Advanced Techniques in Biology & Medicine
Open Access

ISSN: 2379-1764

+44 1223 790975

Abstract

Possible Interethnic Differences in Rifampin Pharmacokinetics:Comparison of Middle Eastern Arabs with other Populations

Hisham S Abou-Auda

Objectives: The pharmacokinetics of rifampin and its major metabolite desacetylrifampin after oral administration of rifampincapsules were studied in 24 healthy Middle Eastern Arab male volunteers. Middle Eastern Arabs were compared with Mexicans, Italians, Indians, Estonians, British and American Caucasians with respect to pharmacokinetic parameters of rifampin to seek evidence for polymorphism in rifampin pharmacokinetics. Methods: Each subject received a single dose of 600 mg (2×300 mg capsules) of rifampin after an overnight fast and plasma samples were drawn at specified times for a period up to 16 h after drug administration.

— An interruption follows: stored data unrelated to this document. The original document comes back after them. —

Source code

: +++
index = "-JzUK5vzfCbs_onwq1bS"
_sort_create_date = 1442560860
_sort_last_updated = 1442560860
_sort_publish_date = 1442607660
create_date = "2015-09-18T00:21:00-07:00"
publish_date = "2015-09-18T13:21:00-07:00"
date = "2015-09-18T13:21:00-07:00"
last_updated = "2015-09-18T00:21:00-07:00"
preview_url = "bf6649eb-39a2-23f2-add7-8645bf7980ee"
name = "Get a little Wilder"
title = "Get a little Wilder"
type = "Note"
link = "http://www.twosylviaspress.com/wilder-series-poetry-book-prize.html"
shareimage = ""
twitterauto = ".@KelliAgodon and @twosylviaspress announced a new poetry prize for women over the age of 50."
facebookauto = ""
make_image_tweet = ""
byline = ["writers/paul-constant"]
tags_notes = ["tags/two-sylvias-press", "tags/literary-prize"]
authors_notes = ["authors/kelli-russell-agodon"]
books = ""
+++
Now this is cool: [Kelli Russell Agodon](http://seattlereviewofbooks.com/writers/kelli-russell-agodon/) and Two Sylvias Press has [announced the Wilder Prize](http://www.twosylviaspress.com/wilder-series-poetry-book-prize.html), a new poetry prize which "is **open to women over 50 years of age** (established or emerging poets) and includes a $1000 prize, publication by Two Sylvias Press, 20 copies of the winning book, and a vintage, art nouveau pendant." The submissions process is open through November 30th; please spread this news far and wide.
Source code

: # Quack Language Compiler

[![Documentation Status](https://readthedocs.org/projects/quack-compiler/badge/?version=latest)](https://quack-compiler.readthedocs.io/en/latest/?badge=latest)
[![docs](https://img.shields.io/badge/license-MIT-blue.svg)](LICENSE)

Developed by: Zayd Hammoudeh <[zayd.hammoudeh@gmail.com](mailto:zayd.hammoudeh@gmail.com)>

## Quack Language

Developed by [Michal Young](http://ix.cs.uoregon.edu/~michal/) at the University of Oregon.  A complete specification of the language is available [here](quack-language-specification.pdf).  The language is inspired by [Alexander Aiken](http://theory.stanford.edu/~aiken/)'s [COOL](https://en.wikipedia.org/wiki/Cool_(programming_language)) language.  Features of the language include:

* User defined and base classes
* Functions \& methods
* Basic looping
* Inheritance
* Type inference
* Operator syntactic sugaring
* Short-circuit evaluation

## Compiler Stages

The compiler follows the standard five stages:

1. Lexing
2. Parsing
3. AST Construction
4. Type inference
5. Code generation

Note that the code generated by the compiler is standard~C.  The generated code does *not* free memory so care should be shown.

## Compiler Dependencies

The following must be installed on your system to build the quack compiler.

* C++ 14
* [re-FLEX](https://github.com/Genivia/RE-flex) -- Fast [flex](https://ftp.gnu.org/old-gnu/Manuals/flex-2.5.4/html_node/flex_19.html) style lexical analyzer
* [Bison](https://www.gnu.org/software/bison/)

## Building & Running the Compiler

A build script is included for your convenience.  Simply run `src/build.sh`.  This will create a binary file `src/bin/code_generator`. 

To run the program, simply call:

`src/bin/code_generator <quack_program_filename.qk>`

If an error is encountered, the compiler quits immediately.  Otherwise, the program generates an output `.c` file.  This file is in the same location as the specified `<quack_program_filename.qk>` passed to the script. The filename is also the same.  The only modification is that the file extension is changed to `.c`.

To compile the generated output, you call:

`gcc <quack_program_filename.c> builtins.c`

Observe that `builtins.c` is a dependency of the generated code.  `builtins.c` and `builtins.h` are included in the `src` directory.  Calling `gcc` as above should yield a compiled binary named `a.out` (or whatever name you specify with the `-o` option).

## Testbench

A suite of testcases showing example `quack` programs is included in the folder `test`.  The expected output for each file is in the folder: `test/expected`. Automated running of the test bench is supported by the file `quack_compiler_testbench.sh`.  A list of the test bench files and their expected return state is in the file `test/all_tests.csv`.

Concentration of rifampin and its metabolie were determined using an accurate HPLC method. The data for other ethnic groups were extracted from published studies or solicited from investigators. Results: The maximum rifampin plasma concentration (Cmax) was 8.86 ± 2.74 μg/ml (Mean ± SD) and the time to reach maximum plasma concentration (Tmax) was 1.88 ± 1.12h.The maximum desacetylrifampin plasma concentration (Cmax,Met) averaged 0.96 ± 0.32 g/ml (Mean ± SD) and the time to peak plasma concentration of the metabolite (Tmax,Met) averaged 4.29 ± 1.3h.No statistically significant differences in most of rifampin pharmacokinetic parameters between Middle Eastern Arabs and other ethnic groups. Probit transformation of AUC data revealed a bimodal probit plot with breakpoint corresponding to an AUC of about 60 μg.h/ml. Conclusions: The data support the possibility of existence of interethnic differences in rifampin pharmacokinetics. American Caucasians, Tunisians and Middle Eastern Arabs could be grouped in one category, whereas Italians, Indians and Mexicans could be grouped in another category with respect to rifampin pharmacokinetics.